As the literature suggests, vast areas can be mapped by satellite remote sensing, mainly for large-scale studies and monitoring. Nevertheless, even satellites with the highest image resolution lack the spatial, spectral, and temporal resolution required for precise measurements needed for most PA practices. In such cases, other platforms may provide better results.


  [1]       J. B. Campbell and R. H. Wynne, Introduction to remote sensing.
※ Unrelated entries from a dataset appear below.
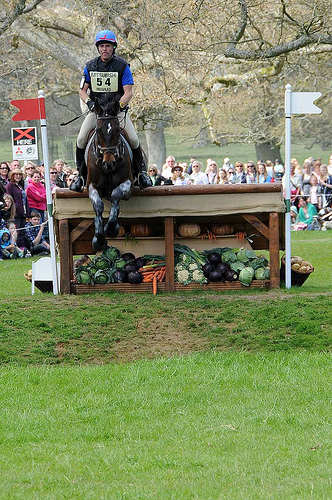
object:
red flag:
[10, 97, 46, 124]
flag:
[289, 92, 321, 114]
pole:
[37, 86, 59, 295]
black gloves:
[86, 99, 98, 117]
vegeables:
[104, 239, 116, 265]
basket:
[281, 252, 312, 286]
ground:
[233, 116, 260, 142]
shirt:
[83, 58, 136, 87]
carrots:
[140, 258, 171, 295]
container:
[72, 281, 164, 290]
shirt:
[26, 178, 46, 211]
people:
[150, 154, 329, 198]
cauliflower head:
[191, 270, 200, 280]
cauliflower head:
[176, 268, 190, 283]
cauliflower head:
[189, 261, 197, 271]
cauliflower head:
[175, 261, 186, 271]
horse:
[83, 92, 134, 251]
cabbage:
[238, 267, 253, 286]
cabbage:
[254, 266, 272, 281]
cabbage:
[220, 247, 236, 262]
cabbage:
[235, 246, 254, 261]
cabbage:
[249, 258, 267, 269]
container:
[172, 206, 278, 286]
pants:
[76, 110, 139, 150]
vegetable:
[210, 268, 224, 278]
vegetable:
[206, 248, 222, 265]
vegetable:
[175, 265, 191, 283]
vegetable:
[126, 268, 143, 283]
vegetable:
[93, 266, 109, 284]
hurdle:
[53, 184, 287, 296]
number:
[95, 76, 113, 86]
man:
[72, 28, 154, 195]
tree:
[0, 0, 86, 166]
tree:
[119, 0, 203, 179]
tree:
[222, 0, 330, 169]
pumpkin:
[211, 220, 236, 234]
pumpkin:
[177, 223, 200, 236]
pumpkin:
[130, 221, 150, 240]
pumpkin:
[115, 224, 126, 236]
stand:
[53, 182, 285, 296]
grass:
[0, 229, 330, 499]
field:
[0, 230, 331, 498]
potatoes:
[285, 254, 312, 273]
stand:
[283, 82, 291, 289]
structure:
[52, 183, 282, 294]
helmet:
[91, 27, 118, 50]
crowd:
[147, 152, 332, 232]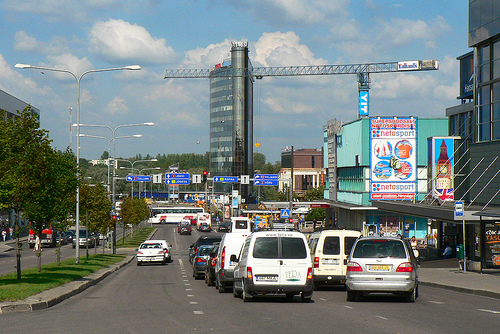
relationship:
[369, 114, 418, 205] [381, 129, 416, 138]
ad reads netosport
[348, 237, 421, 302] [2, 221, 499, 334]
van on street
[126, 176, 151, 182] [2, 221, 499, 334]
sign near street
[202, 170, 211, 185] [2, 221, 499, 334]
traffic light above street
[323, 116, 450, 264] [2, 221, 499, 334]
building near street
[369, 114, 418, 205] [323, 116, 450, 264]
ad on building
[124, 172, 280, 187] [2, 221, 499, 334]
signs above street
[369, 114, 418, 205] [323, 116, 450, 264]
ad on side of building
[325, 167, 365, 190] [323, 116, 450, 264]
windows on building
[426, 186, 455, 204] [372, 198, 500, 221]
flag above awning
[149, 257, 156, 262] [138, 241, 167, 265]
license plate on car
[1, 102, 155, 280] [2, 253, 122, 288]
trees with shadows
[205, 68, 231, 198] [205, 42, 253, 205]
side of building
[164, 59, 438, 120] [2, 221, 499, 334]
crane above street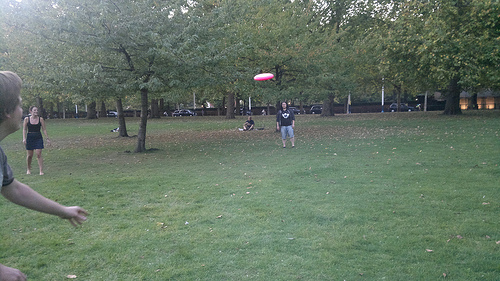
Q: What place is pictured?
A: It is a park.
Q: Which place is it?
A: It is a park.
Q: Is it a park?
A: Yes, it is a park.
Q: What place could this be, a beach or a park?
A: It is a park.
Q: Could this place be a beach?
A: No, it is a park.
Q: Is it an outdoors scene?
A: Yes, it is outdoors.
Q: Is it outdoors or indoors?
A: It is outdoors.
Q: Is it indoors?
A: No, it is outdoors.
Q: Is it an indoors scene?
A: No, it is outdoors.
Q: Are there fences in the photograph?
A: No, there are no fences.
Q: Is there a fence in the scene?
A: No, there are no fences.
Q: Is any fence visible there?
A: No, there are no fences.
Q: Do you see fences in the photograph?
A: No, there are no fences.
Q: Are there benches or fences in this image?
A: No, there are no fences or benches.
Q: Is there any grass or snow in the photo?
A: Yes, there is grass.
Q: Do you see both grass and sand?
A: No, there is grass but no sand.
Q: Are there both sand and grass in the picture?
A: No, there is grass but no sand.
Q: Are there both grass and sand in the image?
A: No, there is grass but no sand.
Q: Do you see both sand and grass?
A: No, there is grass but no sand.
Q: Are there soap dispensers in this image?
A: No, there are no soap dispensers.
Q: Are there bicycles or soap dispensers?
A: No, there are no soap dispensers or bicycles.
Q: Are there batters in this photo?
A: No, there are no batters.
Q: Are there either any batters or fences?
A: No, there are no batters or fences.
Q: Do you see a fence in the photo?
A: No, there are no fences.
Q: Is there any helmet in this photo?
A: No, there are no helmets.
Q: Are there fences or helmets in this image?
A: No, there are no helmets or fences.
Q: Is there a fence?
A: No, there are no fences.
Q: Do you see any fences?
A: No, there are no fences.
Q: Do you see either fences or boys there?
A: No, there are no fences or boys.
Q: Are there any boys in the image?
A: No, there are no boys.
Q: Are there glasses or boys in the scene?
A: No, there are no boys or glasses.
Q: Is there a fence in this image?
A: No, there are no fences.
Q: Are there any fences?
A: No, there are no fences.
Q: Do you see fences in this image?
A: No, there are no fences.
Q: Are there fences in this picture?
A: No, there are no fences.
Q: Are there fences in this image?
A: No, there are no fences.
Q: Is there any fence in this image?
A: No, there are no fences.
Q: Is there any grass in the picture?
A: Yes, there is grass.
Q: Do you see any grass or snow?
A: Yes, there is grass.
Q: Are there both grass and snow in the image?
A: No, there is grass but no snow.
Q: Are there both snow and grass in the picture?
A: No, there is grass but no snow.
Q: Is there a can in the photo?
A: No, there are no cans.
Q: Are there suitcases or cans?
A: No, there are no cans or suitcases.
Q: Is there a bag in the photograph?
A: No, there are no bags.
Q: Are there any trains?
A: No, there are no trains.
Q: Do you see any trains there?
A: No, there are no trains.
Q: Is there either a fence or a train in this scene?
A: No, there are no trains or fences.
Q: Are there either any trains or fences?
A: No, there are no trains or fences.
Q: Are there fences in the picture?
A: No, there are no fences.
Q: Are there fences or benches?
A: No, there are no fences or benches.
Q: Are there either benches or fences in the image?
A: No, there are no fences or benches.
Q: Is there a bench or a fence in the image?
A: No, there are no fences or benches.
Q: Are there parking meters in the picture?
A: No, there are no parking meters.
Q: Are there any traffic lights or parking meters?
A: No, there are no parking meters or traffic lights.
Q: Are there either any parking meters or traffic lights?
A: No, there are no parking meters or traffic lights.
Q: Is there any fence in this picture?
A: No, there are no fences.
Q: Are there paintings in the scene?
A: No, there are no paintings.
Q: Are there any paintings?
A: No, there are no paintings.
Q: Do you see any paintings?
A: No, there are no paintings.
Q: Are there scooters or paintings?
A: No, there are no paintings or scooters.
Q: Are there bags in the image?
A: No, there are no bags.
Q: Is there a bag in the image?
A: No, there are no bags.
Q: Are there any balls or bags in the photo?
A: No, there are no bags or balls.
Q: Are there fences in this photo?
A: No, there are no fences.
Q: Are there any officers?
A: No, there are no officers.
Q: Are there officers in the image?
A: No, there are no officers.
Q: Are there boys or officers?
A: No, there are no officers or boys.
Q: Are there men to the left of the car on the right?
A: Yes, there is a man to the left of the car.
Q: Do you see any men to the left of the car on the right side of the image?
A: Yes, there is a man to the left of the car.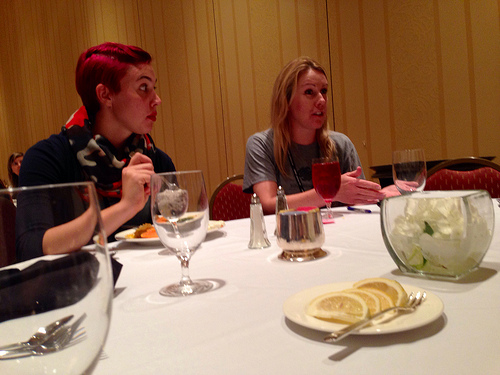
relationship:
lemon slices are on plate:
[312, 282, 405, 326] [285, 278, 445, 339]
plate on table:
[285, 278, 445, 339] [1, 192, 499, 373]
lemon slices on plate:
[312, 282, 405, 326] [285, 278, 445, 339]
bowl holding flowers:
[380, 187, 496, 281] [400, 201, 477, 270]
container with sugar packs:
[380, 187, 496, 281] [400, 201, 477, 270]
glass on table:
[389, 151, 430, 199] [1, 192, 499, 373]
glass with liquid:
[309, 158, 346, 225] [313, 164, 342, 197]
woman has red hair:
[15, 41, 180, 259] [74, 44, 153, 121]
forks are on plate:
[326, 293, 429, 349] [285, 278, 445, 339]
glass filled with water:
[150, 174, 206, 248] [156, 217, 207, 251]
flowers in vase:
[400, 201, 477, 270] [380, 187, 496, 281]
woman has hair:
[15, 41, 180, 259] [74, 44, 153, 121]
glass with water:
[150, 174, 206, 248] [156, 217, 207, 251]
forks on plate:
[326, 293, 429, 349] [285, 278, 445, 339]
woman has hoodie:
[15, 41, 180, 259] [16, 131, 172, 262]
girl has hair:
[269, 56, 340, 174] [271, 56, 338, 171]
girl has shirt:
[269, 56, 340, 174] [244, 126, 360, 210]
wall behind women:
[2, 0, 499, 196] [15, 45, 366, 259]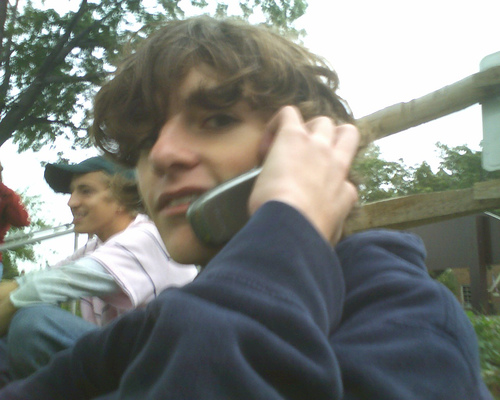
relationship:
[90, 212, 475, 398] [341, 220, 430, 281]
sweatshirt has hood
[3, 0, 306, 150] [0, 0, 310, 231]
green leaves on tree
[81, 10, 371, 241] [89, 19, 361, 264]
hair on head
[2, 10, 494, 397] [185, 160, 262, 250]
boy on phone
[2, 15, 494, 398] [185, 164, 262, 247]
boy holding mobile phone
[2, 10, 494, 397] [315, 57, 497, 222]
boy seated near a fence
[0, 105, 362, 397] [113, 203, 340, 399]
arm with sleeve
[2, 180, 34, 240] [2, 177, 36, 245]
arm with red sleeve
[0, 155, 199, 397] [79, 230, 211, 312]
boy wearing a shirt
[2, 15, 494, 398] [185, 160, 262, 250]
boy talking on phone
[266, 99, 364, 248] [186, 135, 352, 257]
hand holding phone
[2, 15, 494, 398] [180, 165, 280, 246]
boy talks on a phone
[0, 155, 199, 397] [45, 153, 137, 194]
boy wears cap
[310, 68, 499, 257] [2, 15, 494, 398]
wood fence behind boy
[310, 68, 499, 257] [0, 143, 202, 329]
wood fence behind boy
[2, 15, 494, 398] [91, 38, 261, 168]
boy has bangs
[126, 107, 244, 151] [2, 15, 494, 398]
eyes of boy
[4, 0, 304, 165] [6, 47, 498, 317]
tree on side of a fence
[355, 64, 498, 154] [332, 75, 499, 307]
post of fence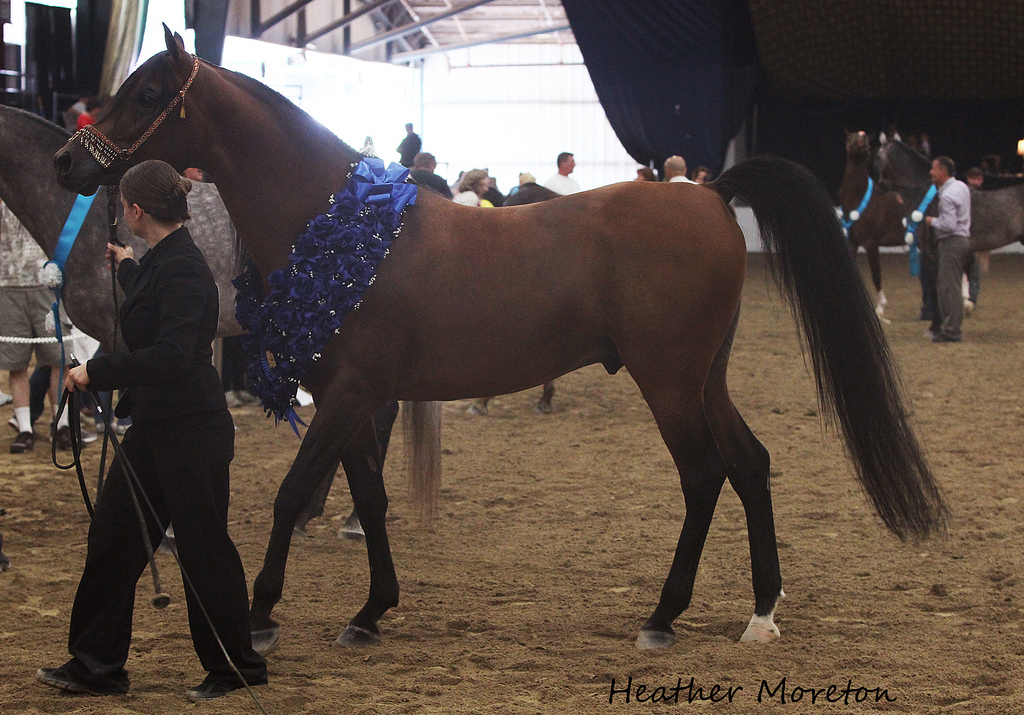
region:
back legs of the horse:
[642, 473, 783, 635]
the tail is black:
[802, 282, 879, 396]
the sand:
[481, 531, 595, 623]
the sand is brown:
[477, 491, 607, 610]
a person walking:
[44, 258, 263, 704]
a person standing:
[927, 160, 978, 339]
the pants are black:
[104, 422, 248, 672]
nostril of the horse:
[51, 146, 86, 179]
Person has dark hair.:
[122, 164, 211, 251]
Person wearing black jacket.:
[88, 262, 234, 415]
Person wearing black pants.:
[69, 416, 253, 676]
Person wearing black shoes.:
[25, 648, 264, 706]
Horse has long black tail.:
[698, 142, 949, 553]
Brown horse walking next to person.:
[76, 66, 775, 632]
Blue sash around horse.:
[268, 155, 389, 427]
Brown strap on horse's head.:
[125, 70, 201, 165]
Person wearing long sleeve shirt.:
[928, 179, 970, 243]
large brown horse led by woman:
[100, 49, 926, 691]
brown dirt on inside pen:
[441, 489, 503, 537]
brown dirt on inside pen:
[478, 653, 514, 677]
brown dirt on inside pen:
[368, 646, 401, 662]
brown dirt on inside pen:
[495, 573, 531, 606]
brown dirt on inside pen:
[527, 481, 572, 532]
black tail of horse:
[759, 148, 979, 564]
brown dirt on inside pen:
[522, 535, 555, 575]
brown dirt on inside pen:
[821, 647, 876, 692]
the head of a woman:
[113, 169, 194, 283]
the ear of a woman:
[113, 186, 183, 257]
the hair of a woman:
[111, 151, 203, 270]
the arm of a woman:
[43, 245, 256, 470]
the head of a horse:
[51, 24, 264, 217]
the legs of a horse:
[580, 302, 816, 660]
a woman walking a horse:
[27, 18, 797, 712]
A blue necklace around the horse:
[231, 139, 428, 408]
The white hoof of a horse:
[739, 584, 797, 654]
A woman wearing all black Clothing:
[43, 143, 284, 703]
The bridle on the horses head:
[60, 58, 219, 160]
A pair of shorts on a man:
[5, 278, 76, 386]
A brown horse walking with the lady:
[38, 18, 816, 704]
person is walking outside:
[119, 160, 186, 231]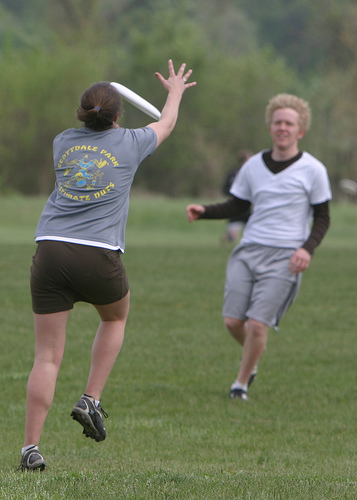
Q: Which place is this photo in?
A: It is at the field.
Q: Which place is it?
A: It is a field.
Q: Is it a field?
A: Yes, it is a field.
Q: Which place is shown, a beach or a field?
A: It is a field.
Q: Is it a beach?
A: No, it is a field.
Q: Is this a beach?
A: No, it is a field.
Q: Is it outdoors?
A: Yes, it is outdoors.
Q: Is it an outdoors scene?
A: Yes, it is outdoors.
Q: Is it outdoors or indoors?
A: It is outdoors.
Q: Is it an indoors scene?
A: No, it is outdoors.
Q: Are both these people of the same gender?
A: No, they are both male and female.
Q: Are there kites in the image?
A: No, there are no kites.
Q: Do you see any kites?
A: No, there are no kites.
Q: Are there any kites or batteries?
A: No, there are no kites or batteries.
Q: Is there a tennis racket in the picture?
A: No, there are no rackets.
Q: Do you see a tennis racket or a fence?
A: No, there are no rackets or fences.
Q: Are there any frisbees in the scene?
A: Yes, there is a frisbee.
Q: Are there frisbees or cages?
A: Yes, there is a frisbee.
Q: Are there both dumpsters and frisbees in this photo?
A: No, there is a frisbee but no dumpsters.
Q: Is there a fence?
A: No, there are no fences.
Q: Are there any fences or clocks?
A: No, there are no fences or clocks.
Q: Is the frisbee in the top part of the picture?
A: Yes, the frisbee is in the top of the image.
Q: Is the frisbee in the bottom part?
A: No, the frisbee is in the top of the image.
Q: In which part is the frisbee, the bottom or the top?
A: The frisbee is in the top of the image.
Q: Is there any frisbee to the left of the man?
A: Yes, there is a frisbee to the left of the man.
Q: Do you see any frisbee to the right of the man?
A: No, the frisbee is to the left of the man.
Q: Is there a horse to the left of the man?
A: No, there is a frisbee to the left of the man.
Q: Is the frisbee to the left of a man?
A: Yes, the frisbee is to the left of a man.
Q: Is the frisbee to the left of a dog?
A: No, the frisbee is to the left of a man.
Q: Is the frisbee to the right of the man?
A: No, the frisbee is to the left of the man.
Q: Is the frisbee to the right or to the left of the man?
A: The frisbee is to the left of the man.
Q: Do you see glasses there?
A: No, there are no glasses.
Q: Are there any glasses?
A: No, there are no glasses.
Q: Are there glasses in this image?
A: No, there are no glasses.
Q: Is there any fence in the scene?
A: No, there are no fences.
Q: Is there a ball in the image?
A: No, there are no balls.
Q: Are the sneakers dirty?
A: Yes, the sneakers are dirty.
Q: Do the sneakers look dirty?
A: Yes, the sneakers are dirty.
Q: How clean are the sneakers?
A: The sneakers are dirty.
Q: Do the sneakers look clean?
A: No, the sneakers are dirty.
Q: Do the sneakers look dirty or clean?
A: The sneakers are dirty.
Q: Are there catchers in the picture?
A: No, there are no catchers.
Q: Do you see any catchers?
A: No, there are no catchers.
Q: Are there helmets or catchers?
A: No, there are no catchers or helmets.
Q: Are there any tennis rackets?
A: No, there are no tennis rackets.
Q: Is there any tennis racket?
A: No, there are no rackets.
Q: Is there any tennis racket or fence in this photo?
A: No, there are no rackets or fences.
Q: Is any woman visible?
A: Yes, there is a woman.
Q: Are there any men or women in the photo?
A: Yes, there is a woman.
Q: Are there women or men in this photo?
A: Yes, there is a woman.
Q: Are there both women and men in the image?
A: Yes, there are both a woman and a man.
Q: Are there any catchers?
A: No, there are no catchers.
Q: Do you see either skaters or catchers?
A: No, there are no catchers or skaters.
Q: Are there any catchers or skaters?
A: No, there are no catchers or skaters.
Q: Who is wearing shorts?
A: The woman is wearing shorts.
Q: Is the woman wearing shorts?
A: Yes, the woman is wearing shorts.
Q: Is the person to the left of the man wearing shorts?
A: Yes, the woman is wearing shorts.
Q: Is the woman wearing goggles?
A: No, the woman is wearing shorts.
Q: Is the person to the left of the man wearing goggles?
A: No, the woman is wearing shorts.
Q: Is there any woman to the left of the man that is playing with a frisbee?
A: Yes, there is a woman to the left of the man.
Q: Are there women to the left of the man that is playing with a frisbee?
A: Yes, there is a woman to the left of the man.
Guilford Press, 2011.

[2]         LAND INFO Worldwide Mapping, LLC, “Buying Satellite Imagery: GeoEye, WorldView 1, 2, 3, QuickBird, IKONOS, Pléiades,” 2019. (accessed Jan. 01, 2020).

[3]         J. V. Stafford, “Implementing precision agriculture in the 21st century,” Journal of Agricultural Engineering Research, vol. 76, no. 3, pp. 267–275, 2000.

[4]         G. Dalu, “Satellite remote sensing of atmospheric water vapour,” International Journal of Remote Sensing, vol. 7, no. 9, pp. 1089–1097, 1986.

[5]         W. G. Rees, Physical principles of remote sensing. Cambridge University Press, 2013.

[6]         J. Barnes, “Drones vs Satellites: Competitive or Complementary? | Commercial UAV News,” 2018. (accessed Jan. 02, 2020).

[7]         Y. Jin et al., “Spatially variable evapotranspiration over salt affected pistachio orchards analyzed with satellite remote sensing estimates,” Agricultural and Forest Meteorology, vol. 262, pp. 178–191, Nov. 2018, doi: 10.1016/j.agrformet.2018.07.004.

[8]         B. Chen, Y. Jin, and P. Brown, “An enhanced bloom index for quantifying floral phenology using multi-scale remote sensing observations,” ISPRS Journal of Photogrammetry and Remote Sensing, vol. 156, pp. 108–120, 2019.

[9]         J. Bellvert, K. Adeline, S. Baram, L. Pierce, B. L. Sanden, and D. R. Smart, “monitoring crop evapotranspiration and crop coefficients over an almond and pistachio orchard throughout remote sensing,” Remote Sensing, vol. 10, no. 12, Dec. 2018, doi: 10.3390/rs10122001.